▶ Data to process:
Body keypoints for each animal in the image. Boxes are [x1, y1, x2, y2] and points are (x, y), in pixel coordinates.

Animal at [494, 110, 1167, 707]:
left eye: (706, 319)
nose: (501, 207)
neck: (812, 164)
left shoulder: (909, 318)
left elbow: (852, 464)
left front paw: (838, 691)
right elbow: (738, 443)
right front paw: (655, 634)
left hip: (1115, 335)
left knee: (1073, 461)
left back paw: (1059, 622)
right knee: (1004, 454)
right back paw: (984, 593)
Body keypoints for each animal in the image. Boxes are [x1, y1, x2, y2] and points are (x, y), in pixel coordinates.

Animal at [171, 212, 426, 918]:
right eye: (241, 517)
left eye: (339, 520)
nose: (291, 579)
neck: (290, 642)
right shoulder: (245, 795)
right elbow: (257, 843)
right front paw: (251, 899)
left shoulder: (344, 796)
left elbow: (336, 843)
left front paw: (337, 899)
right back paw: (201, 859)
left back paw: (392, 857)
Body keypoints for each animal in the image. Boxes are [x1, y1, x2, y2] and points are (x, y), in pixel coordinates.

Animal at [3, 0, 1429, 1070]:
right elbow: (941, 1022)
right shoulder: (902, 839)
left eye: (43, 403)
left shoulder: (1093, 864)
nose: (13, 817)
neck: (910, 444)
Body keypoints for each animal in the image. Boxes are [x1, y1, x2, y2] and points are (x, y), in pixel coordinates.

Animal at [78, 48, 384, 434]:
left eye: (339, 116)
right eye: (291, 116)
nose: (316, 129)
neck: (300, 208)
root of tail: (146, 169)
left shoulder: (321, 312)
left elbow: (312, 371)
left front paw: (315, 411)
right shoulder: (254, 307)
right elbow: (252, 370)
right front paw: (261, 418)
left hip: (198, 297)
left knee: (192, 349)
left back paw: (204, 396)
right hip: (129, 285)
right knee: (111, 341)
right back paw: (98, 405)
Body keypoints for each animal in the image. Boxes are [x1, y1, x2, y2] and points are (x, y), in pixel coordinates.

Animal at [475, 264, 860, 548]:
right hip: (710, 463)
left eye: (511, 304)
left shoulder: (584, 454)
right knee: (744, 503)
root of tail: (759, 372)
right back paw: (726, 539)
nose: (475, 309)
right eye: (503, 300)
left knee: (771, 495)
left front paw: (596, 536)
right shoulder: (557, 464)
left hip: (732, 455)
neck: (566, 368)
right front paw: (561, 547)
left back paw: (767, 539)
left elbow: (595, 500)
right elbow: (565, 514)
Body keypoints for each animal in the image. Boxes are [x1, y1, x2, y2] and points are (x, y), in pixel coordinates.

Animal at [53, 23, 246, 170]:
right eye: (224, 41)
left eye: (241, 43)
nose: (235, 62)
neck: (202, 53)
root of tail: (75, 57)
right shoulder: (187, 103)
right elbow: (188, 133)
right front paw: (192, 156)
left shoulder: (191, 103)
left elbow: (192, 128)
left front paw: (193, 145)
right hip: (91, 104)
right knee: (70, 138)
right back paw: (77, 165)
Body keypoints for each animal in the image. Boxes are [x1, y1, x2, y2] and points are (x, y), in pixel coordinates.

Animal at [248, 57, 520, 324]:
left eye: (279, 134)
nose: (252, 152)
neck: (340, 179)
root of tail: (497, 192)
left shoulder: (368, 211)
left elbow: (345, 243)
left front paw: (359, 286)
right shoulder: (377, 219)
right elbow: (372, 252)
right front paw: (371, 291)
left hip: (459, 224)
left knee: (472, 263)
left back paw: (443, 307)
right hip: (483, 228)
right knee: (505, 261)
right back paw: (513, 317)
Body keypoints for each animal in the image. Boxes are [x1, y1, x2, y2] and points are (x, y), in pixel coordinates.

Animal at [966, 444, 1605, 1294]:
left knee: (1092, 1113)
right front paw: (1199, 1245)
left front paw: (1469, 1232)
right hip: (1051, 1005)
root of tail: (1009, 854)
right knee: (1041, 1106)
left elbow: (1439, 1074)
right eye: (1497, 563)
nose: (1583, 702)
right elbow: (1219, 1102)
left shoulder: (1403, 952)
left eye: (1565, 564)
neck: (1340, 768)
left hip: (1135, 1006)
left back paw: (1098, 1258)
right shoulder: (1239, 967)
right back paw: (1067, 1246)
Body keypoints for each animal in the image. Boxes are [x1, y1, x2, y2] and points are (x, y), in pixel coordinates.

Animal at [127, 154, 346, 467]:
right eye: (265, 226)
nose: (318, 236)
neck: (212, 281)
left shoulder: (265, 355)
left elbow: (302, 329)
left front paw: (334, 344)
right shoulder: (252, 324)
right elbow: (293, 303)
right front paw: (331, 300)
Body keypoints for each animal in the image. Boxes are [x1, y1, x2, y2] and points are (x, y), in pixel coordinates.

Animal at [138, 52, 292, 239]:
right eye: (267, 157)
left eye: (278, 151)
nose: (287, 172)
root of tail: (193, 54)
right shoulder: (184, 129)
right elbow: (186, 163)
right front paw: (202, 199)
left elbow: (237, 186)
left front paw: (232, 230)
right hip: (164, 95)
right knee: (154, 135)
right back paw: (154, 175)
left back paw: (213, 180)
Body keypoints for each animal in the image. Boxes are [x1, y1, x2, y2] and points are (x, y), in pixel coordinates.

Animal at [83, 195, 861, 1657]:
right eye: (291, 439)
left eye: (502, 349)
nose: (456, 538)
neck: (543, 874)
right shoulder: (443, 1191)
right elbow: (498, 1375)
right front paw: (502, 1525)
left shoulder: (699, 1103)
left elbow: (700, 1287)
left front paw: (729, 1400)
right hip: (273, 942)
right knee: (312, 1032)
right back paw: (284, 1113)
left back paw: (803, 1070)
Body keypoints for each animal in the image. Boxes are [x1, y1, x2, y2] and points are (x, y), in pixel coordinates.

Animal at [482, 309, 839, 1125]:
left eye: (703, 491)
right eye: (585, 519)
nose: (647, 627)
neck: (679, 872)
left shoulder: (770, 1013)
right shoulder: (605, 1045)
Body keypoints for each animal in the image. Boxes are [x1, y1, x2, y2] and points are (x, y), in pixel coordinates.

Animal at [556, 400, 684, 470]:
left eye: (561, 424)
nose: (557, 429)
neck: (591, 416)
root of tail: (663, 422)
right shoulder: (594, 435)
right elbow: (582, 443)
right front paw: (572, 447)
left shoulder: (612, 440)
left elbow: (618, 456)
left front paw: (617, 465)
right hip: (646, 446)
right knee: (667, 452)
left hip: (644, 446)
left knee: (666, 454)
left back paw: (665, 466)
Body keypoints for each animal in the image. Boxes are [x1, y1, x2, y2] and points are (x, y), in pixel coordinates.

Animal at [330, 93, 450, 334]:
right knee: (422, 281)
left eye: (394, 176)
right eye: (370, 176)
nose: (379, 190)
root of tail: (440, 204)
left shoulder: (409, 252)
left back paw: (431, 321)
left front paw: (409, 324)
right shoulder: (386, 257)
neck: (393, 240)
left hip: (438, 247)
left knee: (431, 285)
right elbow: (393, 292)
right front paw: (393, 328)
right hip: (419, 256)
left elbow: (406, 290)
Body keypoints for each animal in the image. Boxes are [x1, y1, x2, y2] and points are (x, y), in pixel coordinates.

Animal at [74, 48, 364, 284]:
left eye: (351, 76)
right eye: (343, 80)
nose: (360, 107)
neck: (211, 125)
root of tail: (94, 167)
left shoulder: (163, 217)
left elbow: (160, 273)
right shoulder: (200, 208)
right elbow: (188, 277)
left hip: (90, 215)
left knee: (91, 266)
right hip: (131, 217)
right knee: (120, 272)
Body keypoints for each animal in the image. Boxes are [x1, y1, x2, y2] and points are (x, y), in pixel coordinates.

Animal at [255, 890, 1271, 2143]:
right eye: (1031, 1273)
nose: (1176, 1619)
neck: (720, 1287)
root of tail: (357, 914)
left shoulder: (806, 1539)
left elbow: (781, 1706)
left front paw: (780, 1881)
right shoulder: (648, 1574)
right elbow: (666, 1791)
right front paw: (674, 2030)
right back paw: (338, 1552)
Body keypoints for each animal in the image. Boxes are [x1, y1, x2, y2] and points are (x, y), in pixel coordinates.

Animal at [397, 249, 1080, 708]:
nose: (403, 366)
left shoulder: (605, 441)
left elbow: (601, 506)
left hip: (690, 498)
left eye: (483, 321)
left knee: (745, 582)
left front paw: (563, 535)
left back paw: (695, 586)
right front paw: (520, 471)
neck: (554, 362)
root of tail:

▶ Exercise directions:
Working from the material above, retype exactly the lines from the one with "right hip: (129, 285)" through the one with "left eye: (279, 134)", both included, and only those lines.

▶ Task output:
right hip: (129, 285)
right knee: (111, 341)
right back paw: (98, 405)
Body keypoints for each animal in the image. Boxes are [x1, y1, x2, y2] and points are (x, y), in pixel coordinates.

Animal at [475, 264, 860, 548]:
right hip: (710, 463)
left eye: (511, 304)
left shoulder: (584, 454)
right knee: (744, 503)
root of tail: (759, 372)
right back paw: (726, 539)
nose: (475, 309)
right eye: (503, 300)
left knee: (771, 495)
left front paw: (596, 536)
right shoulder: (557, 464)
left hip: (732, 455)
neck: (566, 368)
right front paw: (561, 547)
left back paw: (767, 539)
left elbow: (595, 500)
right elbow: (565, 514)
Body keypoints for each animal in the image. Boxes are [x1, y1, x2, y2] and points are (x, y), in pixel coordinates.

Animal at [53, 23, 246, 170]:
right eye: (224, 41)
left eye: (241, 43)
nose: (235, 62)
neck: (202, 53)
root of tail: (75, 57)
right shoulder: (187, 103)
right elbow: (188, 133)
right front paw: (192, 156)
left shoulder: (191, 103)
left elbow: (192, 128)
left front paw: (193, 145)
right hip: (91, 104)
right knee: (70, 138)
right back paw: (77, 165)
Body keypoints for each animal in the image. Boxes are [x1, y1, x2, y2] and points are (x, y), in pixel coordinates.

Animal at [248, 57, 520, 324]:
left eye: (279, 134)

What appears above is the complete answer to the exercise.